Directions for this task.
All of the entries, apart from their pictures, are to be copied verbatim.

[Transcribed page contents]
★ ★ ★ ★ ★ ★ ★

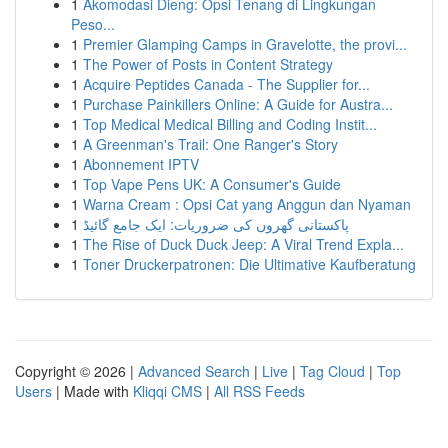
1
Akomodasi Dieng: Opsi Tenang di Lingkungan
Peso...
1
Premier Glamping Camps in Gravelotte, the provi...
1
The Power of Posts in Content Strategy
1
Acquire Peptides Canada - The Supplier for...
1
Purchase Painkillers Online: A Guide for Austra...
1
Top Medical Medical Billing and Coding Instit...
1
A Greenman's Trail: One Ranger's Story
1
Abonnement IPTV
1
Top Vape Pens UK: A Consumer's Guide
1
Warna Cream : Opsi Cat yang Anggun dan Nyaman
1
پاکستانی گھروں کی ضروریات: ایک جامع گائیڈ
1
The Rise of Duck Duck Jeep: A Viral Trend Expla...
1
Toner Druckerpatronen: Die Ultimative Kaufberatung
Copyright © 2026 |
Advanced Search
|
Live
|
Tag Cloud
|
Top
Users
| Made with
Kliqqi CMS
|
All RSS Feeds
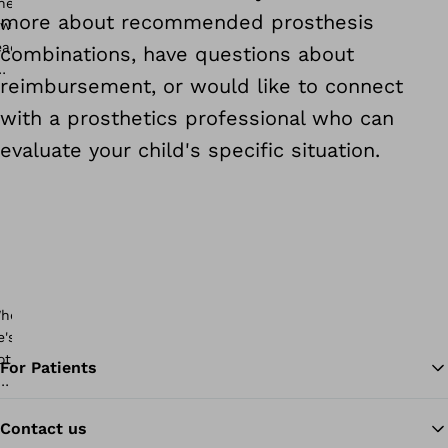
more about recommended prosthesis
combinations, have questions about
reimbursement, or would like to connect
with a prosthetics professional who can
evaluate your child's specific situation.
For Patients
Contact us
Ba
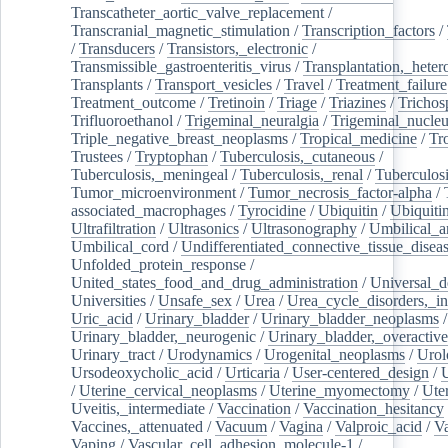
Transcatheter_aortic_valve_replacement
/
Transcranial_magnetic_stimulation
/
Transcription_factors
/
/
Transducers
/
Transistors,_electronic
/
Transmissible_gastroenteritis_virus
/
Transplantation,_heter
Transplants
/
Transport_vesicles
/
Travel
/
Treatment_failure
Treatment_outcome
/
Tretinoin
/
Triage
/
Triazines
/
Trichos
Trifluoroethanol
/
Trigeminal_neuralgia
/
Trigeminal_nucleu
Triple_negative_breast_neoplasms
/
Tropical_medicine
/
Tr
Trustees
/
Tryptophan
/
Tuberculosis,_cutaneous
/
Tuberculosis,_meningeal
/
Tuberculosis,_renal
/
Tuberculosi
Tumor_microenvironment
/
Tumor_necrosis_factor-alpha
/
associated_macrophages
/
Tyrocidine
/
Ubiquitin
/
Ubiquiti
Ultrafiltration
/
Ultrasonics
/
Ultrasonography
/
Umbilical_ar
Umbilical_cord
/
Undifferentiated_connective_tissue_disea
Unfolded_protein_response
/
United_states_food_and_drug_administration
/
Universal_d
Universities
/
Unsafe_sex
/
Urea
/
Urea_cycle_disorders,_i
Uric_acid
/
Urinary_bladder
/
Urinary_bladder_neoplasms
/
Urinary_bladder,_neurogenic
/
Urinary_bladder,_overactive
Urinary_tract
/
Urodynamics
/
Urogenital_neoplasms
/
Urol
Ursodeoxycholic_acid
/
Urticaria
/
User-centered_design
/
U
/
Uterine_cervical_neoplasms
/
Uterine_myomectomy
/
Ute
Uveitis,_intermediate
/
Vaccination
/
Vaccination_hesitancy
Vaccines,_attenuated
/
Vacuum
/
Vagina
/
Valproic_acid
/
V
Vaping
/
Vascular_cell_adhesion_molecule-1
/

★ ★ ★ ★ ★ ★ ★

Result for this task.
1
Akomodasi Dieng: Opsi Tenang di Lingkungan
Peso...
1
Premier Glamping Camps in Gravelotte, the provi...
1
The Power of Posts in Content Strategy
1
Acquire Peptides Canada - The Supplier for...
1
Purchase Painkillers Online: A Guide for Austra...
1
Top Medical Medical Billing and Coding Instit...
1
A Greenman's Trail: One Ranger's Story
1
Abonnement IPTV
1
Top Vape Pens UK: A Consumer's Guide
1
Warna Cream : Opsi Cat yang Anggun dan Nyaman
1
پاکستانی گھروں کی ضروریات: ایک جامع گائیڈ
1
The Rise of Duck Duck Jeep: A Viral Trend Expla...
1
Toner Druckerpatronen: Die Ultimative Kaufberatung
Copyright © 2026 |
Advanced Search
|
Live
|
Tag Cloud
|
Top
Users
| Made with
Kliqqi CMS
|
All RSS Feeds
more about recommended prosthesis
combinations, have questions about
reimbursement, or would like to connect
with a prosthetics professional who can
evaluate your child's specific situation.
For Patients
Contact us
Ba
Transcatheter_aortic_valve_replacement
/
Transcranial_magnetic_stimulation
/
Transcription_factors
/
/
Transducers
/
Transistors,_electronic
/
Transmissible_gastroenteritis_virus
/
Transplantation,_heter
Transplants
/
Transport_vesicles
/
Travel
/
Treatment_failure
Treatment_outcome
/
Tretinoin
/
Triage
/
Triazines
/
Trichos
Trifluoroethanol
/
Trigeminal_neuralgia
/
Trigeminal_nucleu
Triple_negative_breast_neoplasms
/
Tropical_medicine
/
Tr
Trustees
/
Tryptophan
/
Tuberculosis,_cutaneous
/
Tuberculosis,_meningeal
/
Tuberculosis,_renal
/
Tuberculosi
Tumor_microenvironment
/
Tumor_necrosis_factor-alpha
/
associated_macrophages
/
Tyrocidine
/
Ubiquitin
/
Ubiquiti
Ultrafiltration
/
Ultrasonics
/
Ultrasonography
/
Umbilical_ar
Umbilical_cord
/
Undifferentiated_connective_tissue_disea
Unfolded_protein_response
/
United_states_food_and_drug_administration
/
Universal_d
Universities
/
Unsafe_sex
/
Urea
/
Urea_cycle_disorders,_i
Uric_acid
/
Urinary_bladder
/
Urinary_bladder_neoplasms
/
Urinary_bladder,_neurogenic
/
Urinary_bladder,_overactive
Urinary_tract
/
Urodynamics
/
Urogenital_neoplasms
/
Urol
Ursodeoxycholic_acid
/
Urticaria
/
User-centered_design
/
U
/
Uterine_cervical_neoplasms
/
Uterine_myomectomy
/
Ute
Uveitis,_intermediate
/
Vaccination
/
Vaccination_hesitancy
Vaccines,_attenuated
/
Vacuum
/
Vagina
/
Valproic_acid
/
V
Vaping
/
Vascular_cell_adhesion_molecule-1
/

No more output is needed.